Datashader is a data rasterization pipeline for automating the process of creating meaningful representations of large amounts of data. Datashader breaks the creation of images of data into 3 main steps:
-
Projection
Each record is projected into zero or more bins of a nominal plotting grid shape, based on a specified glyph.
-
Aggregation
Reductions are computed for each bin, compressing the potentially large dataset into a much smaller aggregate array.
-
Transformation
These aggregates are then further processed, eventually creating an image.
Using this very general pipeline, many interesting data visualizations can be created in a performant and scalable way. Datashader contains tools for easily creating these pipelines in a composable manner, using only a few lines of code. Datashader can be used on its own, but it is also designed to work as a pre-processing stage in a plotting library, allowing that library to work with much larger datasets than it would otherwise.
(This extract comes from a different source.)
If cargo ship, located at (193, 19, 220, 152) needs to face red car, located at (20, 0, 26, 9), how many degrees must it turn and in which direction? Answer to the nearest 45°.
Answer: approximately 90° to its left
Datashader is available on most platforms using the
conda
package manager,
from the bokeh
channel:
conda install -c bokeh datashader
If you wish, you can manually install from the git repository to allow local modifications to the source code:
git clone https://github.com/bokeh/datashader.git
cd datashader
conda install -c bokeh --file requirements.txt
python setup.py develop
Datashader is not currently provided on pip/PyPI, to avoid broken or low-performance installations that come from not keeping track of C/C++binary dependencies such as LLVM (required by Numba).
The above commands will install only the minimal dependencies required to run datashader itself. Datashader also ships with a large number of example files and notebooks. If you have installed datashader and want to run these yourself, just follow the instructions at the examples README.
If you want to skip a step, you can install datashader together with all the examples and datafiles in a single environment if you download the conda ds environment file, name it "environment.yml" on your local machine, then do:
conda env create environment.yml
source activate ds
(or activate ds
, on Windows). You can then follow the instructions
in the
examples README,
skipping step 4 as the required packages will already be installed. You should
now be able to run the examples and use them as a starting point for your own work.
Additional resources are linked from the datashader documentation, including API documentation and papers and talks about the approach.